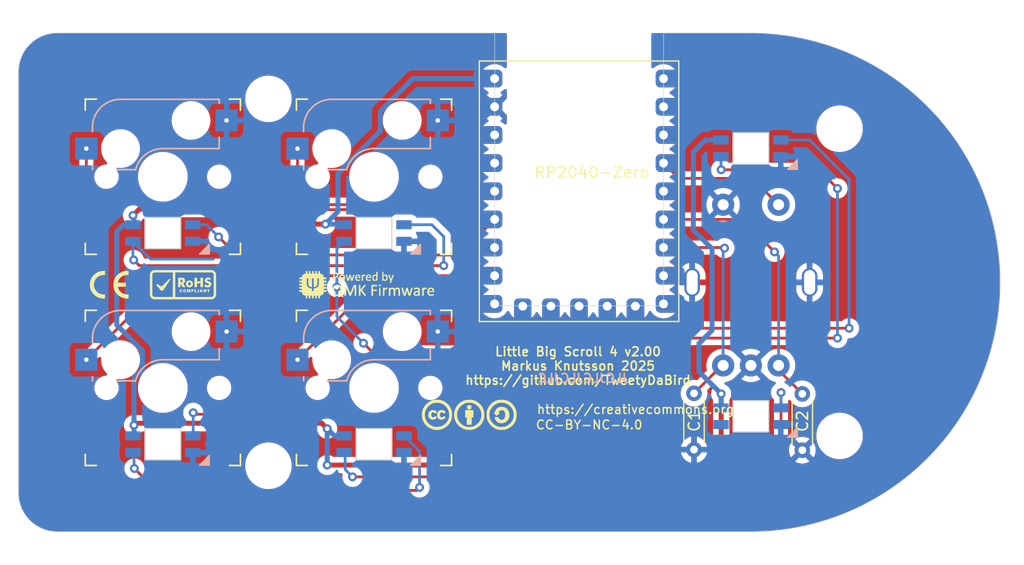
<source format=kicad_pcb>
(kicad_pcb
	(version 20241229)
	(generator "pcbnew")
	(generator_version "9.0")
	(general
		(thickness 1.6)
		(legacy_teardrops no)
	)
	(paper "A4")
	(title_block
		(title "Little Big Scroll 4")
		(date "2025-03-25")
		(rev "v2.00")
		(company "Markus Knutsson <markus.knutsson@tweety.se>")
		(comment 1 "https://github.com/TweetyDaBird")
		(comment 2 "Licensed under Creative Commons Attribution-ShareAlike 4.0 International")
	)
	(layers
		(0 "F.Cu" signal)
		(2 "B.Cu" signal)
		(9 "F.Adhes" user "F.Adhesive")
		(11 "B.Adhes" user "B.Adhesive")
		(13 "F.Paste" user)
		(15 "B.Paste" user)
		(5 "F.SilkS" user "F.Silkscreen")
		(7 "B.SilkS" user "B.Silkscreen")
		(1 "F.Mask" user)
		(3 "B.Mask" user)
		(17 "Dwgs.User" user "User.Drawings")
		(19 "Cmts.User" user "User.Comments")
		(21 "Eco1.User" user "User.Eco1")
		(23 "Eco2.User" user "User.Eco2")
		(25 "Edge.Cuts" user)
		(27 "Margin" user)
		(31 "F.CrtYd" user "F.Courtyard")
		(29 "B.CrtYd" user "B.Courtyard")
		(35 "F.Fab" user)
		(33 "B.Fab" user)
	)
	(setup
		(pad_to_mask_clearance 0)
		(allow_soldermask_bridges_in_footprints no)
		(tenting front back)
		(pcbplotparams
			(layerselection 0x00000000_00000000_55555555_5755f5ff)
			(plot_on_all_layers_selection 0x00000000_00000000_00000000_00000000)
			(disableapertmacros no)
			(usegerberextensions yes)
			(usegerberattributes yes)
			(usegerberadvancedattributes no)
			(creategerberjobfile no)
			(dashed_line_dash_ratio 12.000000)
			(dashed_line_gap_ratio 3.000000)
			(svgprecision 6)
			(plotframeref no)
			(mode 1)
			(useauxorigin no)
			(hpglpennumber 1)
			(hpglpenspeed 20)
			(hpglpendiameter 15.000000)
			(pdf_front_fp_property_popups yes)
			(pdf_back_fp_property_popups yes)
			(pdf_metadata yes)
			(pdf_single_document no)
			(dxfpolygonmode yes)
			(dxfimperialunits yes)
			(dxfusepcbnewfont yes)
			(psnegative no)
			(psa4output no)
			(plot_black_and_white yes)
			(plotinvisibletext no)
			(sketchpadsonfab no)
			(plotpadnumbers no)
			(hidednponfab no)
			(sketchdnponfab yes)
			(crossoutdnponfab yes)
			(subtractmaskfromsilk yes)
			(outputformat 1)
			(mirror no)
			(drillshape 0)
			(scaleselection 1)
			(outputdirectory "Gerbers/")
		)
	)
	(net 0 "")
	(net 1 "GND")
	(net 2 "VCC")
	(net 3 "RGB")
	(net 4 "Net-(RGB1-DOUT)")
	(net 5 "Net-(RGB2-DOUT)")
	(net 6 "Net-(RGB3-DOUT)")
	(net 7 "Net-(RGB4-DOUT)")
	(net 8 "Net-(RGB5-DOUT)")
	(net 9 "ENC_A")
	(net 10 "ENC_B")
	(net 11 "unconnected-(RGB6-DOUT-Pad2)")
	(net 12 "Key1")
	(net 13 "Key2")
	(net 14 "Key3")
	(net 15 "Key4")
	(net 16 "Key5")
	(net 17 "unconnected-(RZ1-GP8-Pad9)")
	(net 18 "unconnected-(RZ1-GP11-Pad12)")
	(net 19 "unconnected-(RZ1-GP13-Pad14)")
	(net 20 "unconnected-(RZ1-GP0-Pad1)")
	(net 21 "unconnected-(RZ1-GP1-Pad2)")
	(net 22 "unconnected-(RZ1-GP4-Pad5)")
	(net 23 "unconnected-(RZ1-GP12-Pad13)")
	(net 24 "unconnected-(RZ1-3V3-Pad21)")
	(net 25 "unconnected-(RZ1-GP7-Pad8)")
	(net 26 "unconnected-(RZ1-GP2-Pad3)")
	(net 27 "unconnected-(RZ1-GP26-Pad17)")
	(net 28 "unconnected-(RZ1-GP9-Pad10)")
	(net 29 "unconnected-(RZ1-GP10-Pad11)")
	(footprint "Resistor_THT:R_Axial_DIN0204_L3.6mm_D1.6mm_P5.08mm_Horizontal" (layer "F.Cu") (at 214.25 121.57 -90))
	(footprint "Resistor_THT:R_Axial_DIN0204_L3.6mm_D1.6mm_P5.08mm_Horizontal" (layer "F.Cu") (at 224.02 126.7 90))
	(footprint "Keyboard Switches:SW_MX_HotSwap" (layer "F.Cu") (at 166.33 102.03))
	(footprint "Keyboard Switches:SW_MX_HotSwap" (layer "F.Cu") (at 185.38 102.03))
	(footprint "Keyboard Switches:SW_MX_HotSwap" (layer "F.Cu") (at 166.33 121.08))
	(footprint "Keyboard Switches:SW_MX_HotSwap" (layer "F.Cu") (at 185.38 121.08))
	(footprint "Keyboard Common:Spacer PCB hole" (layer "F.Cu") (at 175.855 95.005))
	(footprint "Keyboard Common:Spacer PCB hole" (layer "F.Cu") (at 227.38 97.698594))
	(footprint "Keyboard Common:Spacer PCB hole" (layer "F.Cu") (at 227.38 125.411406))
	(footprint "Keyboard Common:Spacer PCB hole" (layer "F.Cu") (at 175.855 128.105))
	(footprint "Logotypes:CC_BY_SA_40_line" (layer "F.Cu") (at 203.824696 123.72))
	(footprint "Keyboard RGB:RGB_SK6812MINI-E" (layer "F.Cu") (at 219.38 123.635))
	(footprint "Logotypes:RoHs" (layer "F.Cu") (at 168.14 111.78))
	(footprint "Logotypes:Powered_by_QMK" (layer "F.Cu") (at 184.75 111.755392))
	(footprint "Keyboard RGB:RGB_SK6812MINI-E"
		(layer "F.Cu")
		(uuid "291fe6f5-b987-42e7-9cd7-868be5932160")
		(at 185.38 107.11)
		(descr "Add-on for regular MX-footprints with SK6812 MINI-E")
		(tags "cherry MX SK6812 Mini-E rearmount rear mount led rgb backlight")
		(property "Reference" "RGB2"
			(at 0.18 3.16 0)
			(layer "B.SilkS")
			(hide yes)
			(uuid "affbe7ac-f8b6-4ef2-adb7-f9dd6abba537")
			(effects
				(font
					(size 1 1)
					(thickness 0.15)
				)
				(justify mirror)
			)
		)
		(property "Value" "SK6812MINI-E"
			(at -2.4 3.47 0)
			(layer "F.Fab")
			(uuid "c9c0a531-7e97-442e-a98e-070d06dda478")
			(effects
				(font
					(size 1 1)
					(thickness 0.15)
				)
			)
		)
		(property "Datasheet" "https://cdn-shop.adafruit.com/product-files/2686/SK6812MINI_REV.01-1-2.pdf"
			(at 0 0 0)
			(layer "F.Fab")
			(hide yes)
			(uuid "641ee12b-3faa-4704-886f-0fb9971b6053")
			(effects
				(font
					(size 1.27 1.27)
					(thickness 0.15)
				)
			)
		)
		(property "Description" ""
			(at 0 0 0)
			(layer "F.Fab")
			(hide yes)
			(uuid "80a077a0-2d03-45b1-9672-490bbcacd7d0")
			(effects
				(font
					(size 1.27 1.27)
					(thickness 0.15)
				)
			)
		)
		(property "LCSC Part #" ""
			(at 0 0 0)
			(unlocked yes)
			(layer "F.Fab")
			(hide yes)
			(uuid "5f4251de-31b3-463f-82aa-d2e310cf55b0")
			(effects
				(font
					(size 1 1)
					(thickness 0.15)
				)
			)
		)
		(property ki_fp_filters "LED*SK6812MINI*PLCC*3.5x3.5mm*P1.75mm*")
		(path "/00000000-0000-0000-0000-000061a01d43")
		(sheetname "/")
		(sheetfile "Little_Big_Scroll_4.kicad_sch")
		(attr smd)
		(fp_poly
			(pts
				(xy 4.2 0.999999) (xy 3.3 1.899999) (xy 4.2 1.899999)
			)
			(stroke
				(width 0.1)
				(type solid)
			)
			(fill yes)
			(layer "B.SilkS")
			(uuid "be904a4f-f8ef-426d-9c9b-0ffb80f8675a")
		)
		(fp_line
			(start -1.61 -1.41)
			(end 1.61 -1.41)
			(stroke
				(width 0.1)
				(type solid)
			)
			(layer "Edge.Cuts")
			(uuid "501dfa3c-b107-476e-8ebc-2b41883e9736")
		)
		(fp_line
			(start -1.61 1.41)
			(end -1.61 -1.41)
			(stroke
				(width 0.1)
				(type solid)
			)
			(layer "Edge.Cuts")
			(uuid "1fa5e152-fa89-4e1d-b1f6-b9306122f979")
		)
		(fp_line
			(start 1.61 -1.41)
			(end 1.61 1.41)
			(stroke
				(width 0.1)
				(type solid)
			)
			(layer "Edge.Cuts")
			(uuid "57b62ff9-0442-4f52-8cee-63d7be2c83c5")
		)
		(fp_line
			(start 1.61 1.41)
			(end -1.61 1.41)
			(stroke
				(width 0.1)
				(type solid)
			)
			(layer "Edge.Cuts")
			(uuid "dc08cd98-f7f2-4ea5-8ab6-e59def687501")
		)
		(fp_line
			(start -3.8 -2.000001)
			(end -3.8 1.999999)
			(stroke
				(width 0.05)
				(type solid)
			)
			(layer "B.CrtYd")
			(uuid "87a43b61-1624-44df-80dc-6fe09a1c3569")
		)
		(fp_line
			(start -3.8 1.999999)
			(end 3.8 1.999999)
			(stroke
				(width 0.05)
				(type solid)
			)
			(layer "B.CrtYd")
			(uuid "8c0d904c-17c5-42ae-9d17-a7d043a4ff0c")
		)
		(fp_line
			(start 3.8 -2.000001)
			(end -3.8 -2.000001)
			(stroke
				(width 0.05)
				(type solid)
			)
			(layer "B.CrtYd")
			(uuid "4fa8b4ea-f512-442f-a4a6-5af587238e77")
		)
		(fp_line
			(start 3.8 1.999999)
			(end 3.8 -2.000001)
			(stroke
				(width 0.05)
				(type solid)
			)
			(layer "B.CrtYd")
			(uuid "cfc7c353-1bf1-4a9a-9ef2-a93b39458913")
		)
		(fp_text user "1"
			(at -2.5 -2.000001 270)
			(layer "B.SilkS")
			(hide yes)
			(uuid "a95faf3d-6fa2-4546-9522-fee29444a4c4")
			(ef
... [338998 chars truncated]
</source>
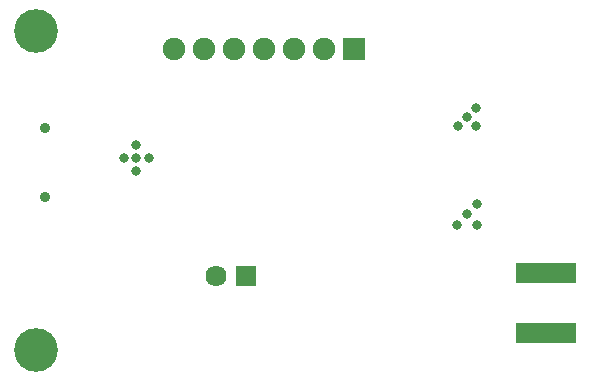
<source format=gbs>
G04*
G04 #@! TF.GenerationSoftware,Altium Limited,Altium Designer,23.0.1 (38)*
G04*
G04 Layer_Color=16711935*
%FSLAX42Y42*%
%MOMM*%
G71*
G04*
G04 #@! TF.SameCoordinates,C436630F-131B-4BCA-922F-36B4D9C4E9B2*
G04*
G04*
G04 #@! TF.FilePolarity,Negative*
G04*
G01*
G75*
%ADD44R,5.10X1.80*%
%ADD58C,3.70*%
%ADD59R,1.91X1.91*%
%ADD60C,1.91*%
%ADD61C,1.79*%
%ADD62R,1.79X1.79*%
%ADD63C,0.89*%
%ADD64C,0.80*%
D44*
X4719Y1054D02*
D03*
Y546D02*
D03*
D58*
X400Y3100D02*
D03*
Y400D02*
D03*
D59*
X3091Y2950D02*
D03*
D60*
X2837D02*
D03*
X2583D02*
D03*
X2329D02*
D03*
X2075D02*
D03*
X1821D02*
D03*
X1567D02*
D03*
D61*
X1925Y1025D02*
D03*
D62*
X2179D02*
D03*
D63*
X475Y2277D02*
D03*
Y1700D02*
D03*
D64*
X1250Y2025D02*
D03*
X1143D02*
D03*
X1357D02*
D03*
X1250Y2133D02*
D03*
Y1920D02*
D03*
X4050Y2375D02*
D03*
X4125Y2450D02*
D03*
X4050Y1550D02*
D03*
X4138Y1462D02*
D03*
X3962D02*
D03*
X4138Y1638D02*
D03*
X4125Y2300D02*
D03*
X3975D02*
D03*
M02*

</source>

---------------

Exercise brief ▸ From the first line of the material down to the line containing "(outputformat 1)", inclusive, return each line exactly, skipping any picture.

Expected answer ▸
<source format=kicad_pcb>
(kicad_pcb
	(version 20241229)
	(generator "pcbnew")
	(generator_version "9.0")
	(general
		(thickness 1.6)
		(legacy_teardrops no)
	)
	(paper "A4")
	(title_block
		(title "Little Big Scroll 4")
		(date "2025-03-25")
		(rev "v2.00")
		(company "Markus Knutsson <markus.knutsson@tweety.se>")
		(comment 1 "https://github.com/TweetyDaBird")
		(comment 2 "Licensed under Creative Commons Attribution-ShareAlike 4.0 International")
	)
	(layers
		(0 "F.Cu" signal)
		(2 "B.Cu" signal)
		(9 "F.Adhes" user "F.Adhesive")
		(11 "B.Adhes" user "B.Adhesive")
		(13 "F.Paste" user)
		(15 "B.Paste" user)
		(5 "F.SilkS" user "F.Silkscreen")
		(7 "B.SilkS" user "B.Silkscreen")
		(1 "F.Mask" user)
		(3 "B.Mask" user)
		(17 "Dwgs.User" user "User.Drawings")
		(19 "Cmts.User" user "User.Comments")
		(21 "Eco1.User" user "User.Eco1")
		(23 "Eco2.User" user "User.Eco2")
		(25 "Edge.Cuts" user)
		(27 "Margin" user)
		(31 "F.CrtYd" user "F.Courtyard")
		(29 "B.CrtYd" user "B.Courtyard")
		(35 "F.Fab" user)
		(33 "B.Fab" user)
	)
	(setup
		(pad_to_mask_clearance 0)
		(allow_soldermask_bridges_in_footprints no)
		(tenting front back)
		(pcbplotparams
			(layerselection 0x00000000_00000000_55555555_5755f5ff)
			(plot_on_all_layers_selection 0x00000000_00000000_00000000_00000000)
			(disableapertmacros no)
			(usegerberextensions yes)
			(usegerberattributes yes)
			(usegerberadvancedattributes no)
			(creategerberjobfile no)
			(dashed_line_dash_ratio 12.000000)
			(dashed_line_gap_ratio 3.000000)
			(svgprecision 6)
			(plotframeref no)
			(mode 1)
			(useauxorigin no)
			(hpglpennumber 1)
			(hpglpenspeed 20)
			(hpglpendiameter 15.000000)
			(pdf_front_fp_property_popups yes)
			(pdf_back_fp_property_popups yes)
			(pdf_metadata yes)
			(pdf_single_document no)
			(dxfpolygonmode yes)
			(dxfimperialunits yes)
			(dxfusepcbnewfont yes)
			(psnegative no)
			(psa4output no)
			(plot_black_and_white yes)
			(plotinvisibletext no)
			(sketchpadsonfab no)
			(plotpadnumbers no)
			(hidednponfab no)
			(sketchdnponfab yes)
			(crossoutdnponfab yes)
			(subtractmaskfromsilk yes)
			(outputformat 1)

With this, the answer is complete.